Krumsiek Jan, Friedel Caroline C, Zimmer Ralf
Institut für Informatik, Ludwig-Maximilians-Universität München, Amalienstrasse 17, 80333 München, Germany.
Bioinformatics. 2008 Sep 15;24(18):2115-6. doi: 10.1093/bioinformatics/btn376. Epub 2008 Jul 17.

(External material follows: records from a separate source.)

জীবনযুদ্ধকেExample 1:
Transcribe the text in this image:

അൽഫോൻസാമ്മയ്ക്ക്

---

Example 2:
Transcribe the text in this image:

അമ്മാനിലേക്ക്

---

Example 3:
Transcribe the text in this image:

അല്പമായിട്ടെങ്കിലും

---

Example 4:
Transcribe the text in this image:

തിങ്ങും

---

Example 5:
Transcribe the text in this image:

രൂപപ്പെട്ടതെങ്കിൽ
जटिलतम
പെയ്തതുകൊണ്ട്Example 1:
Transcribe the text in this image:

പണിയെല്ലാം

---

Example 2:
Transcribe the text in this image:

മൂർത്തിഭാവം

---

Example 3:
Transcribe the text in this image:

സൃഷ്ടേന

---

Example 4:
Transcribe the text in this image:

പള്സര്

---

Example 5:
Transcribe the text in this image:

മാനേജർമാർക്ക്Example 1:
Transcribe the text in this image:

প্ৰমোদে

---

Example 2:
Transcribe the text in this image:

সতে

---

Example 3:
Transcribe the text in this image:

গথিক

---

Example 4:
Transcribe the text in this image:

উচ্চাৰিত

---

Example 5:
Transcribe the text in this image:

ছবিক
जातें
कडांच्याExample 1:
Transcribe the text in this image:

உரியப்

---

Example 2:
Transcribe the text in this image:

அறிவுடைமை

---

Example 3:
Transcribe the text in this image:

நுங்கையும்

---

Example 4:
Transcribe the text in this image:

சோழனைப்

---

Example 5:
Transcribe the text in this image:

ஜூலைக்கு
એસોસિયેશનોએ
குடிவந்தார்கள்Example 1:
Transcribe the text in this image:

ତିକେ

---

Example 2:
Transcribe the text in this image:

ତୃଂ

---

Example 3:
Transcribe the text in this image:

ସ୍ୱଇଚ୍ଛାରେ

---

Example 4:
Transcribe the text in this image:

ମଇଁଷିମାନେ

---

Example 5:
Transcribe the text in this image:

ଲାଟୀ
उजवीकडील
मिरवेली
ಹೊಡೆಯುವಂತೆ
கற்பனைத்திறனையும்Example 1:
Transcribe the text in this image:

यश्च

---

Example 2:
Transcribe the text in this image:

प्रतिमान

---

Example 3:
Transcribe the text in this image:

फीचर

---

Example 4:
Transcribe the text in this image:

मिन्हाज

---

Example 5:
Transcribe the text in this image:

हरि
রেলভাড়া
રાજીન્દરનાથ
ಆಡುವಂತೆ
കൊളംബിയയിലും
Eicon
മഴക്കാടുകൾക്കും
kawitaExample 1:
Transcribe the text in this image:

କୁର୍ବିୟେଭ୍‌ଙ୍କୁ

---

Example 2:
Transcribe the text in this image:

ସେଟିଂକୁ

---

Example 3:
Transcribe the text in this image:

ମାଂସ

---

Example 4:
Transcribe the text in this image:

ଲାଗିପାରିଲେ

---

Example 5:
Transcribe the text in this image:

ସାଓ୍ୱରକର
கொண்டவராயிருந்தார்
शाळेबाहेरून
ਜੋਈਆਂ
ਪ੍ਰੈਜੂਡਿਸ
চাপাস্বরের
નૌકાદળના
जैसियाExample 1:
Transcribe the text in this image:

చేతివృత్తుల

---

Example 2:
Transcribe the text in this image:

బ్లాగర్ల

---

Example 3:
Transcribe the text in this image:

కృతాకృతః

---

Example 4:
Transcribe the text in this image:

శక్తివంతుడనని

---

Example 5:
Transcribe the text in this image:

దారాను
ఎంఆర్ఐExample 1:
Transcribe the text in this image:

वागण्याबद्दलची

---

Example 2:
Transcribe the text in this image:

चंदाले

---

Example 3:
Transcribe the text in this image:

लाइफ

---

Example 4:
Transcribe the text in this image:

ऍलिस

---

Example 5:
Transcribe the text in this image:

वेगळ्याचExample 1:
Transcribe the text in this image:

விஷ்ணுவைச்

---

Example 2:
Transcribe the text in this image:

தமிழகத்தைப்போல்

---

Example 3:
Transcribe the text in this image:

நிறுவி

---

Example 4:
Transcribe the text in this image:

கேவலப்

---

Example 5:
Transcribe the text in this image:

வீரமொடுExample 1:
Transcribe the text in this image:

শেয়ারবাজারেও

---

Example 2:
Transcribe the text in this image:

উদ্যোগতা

Recent advances in high-throughput technology have increased the quantity of available data on protein complexes and stimulated the development of many new prediction methods. In this article, we present ProCope, a Java software suite for the prediction and evaluation of protein complexes from affinity purification experiments which integrates the major methods for calculating interaction scores and predicting protein complexes published over the last years. Methods can be accessed via a graphical user interface, command line tools and a Java API. Using ProCope, existing algorithms can be applied quickly and reproducibly on new experimental results, individual steps of the different algorithms can be combined in new and innovative ways and new methods can be implemented and integrated in the existing prediction framework.

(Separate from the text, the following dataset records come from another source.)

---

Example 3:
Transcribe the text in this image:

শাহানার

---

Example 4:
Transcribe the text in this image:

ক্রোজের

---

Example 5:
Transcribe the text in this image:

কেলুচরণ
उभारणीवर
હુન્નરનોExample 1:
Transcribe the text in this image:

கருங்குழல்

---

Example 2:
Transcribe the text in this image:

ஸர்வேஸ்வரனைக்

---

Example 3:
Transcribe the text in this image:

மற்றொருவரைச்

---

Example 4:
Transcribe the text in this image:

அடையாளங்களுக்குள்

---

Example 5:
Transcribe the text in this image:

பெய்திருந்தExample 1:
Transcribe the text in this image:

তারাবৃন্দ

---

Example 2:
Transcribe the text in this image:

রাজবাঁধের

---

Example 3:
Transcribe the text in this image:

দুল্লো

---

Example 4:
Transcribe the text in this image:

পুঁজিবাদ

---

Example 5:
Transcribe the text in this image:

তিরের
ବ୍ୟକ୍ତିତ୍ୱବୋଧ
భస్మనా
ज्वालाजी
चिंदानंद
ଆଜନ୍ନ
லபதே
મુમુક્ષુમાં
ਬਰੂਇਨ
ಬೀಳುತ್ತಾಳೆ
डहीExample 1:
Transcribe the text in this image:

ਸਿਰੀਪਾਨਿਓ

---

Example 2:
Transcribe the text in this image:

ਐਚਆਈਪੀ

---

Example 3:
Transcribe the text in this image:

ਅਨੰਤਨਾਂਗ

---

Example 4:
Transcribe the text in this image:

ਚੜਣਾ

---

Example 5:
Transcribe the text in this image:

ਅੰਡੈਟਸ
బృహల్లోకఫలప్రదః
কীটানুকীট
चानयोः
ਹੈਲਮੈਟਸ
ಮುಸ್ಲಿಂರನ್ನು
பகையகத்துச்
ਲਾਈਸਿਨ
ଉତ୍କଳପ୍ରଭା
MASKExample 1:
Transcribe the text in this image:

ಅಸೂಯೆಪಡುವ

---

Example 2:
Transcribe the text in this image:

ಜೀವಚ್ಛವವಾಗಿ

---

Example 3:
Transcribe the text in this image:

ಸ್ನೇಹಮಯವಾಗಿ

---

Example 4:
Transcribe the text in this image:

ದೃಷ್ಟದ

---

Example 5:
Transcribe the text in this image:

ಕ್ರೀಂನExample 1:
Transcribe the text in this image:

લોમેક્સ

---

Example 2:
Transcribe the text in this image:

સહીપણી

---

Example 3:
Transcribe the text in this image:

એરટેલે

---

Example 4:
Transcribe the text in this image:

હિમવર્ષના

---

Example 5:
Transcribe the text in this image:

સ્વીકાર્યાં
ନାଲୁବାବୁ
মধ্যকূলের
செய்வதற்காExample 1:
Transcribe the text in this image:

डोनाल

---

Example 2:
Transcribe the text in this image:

Source code and executables are available at http://www.bio.ifi.lmu.de/Complexes/ProCope/.
高通量技术的最新进展增加了蛋白质复合物可用数据的数量,并推动了许多新预测方法的发展。在本文中,我们介绍了ProCope,这是一个用于从亲和纯化实验中预测和评估蛋白质复合物的Java软件套件,它整合了过去几年发表的计算相互作用分数和预测蛋白质复合物的主要方法。可以通过图形用户界面、命令行工具和Java API访问这些方法。使用ProCope,可以在新的实验结果上快速且可重复地应用现有算法,不同算法的各个步骤可以以新颖的方式组合,并且可以在现有的预测框架中实现和集成新方法。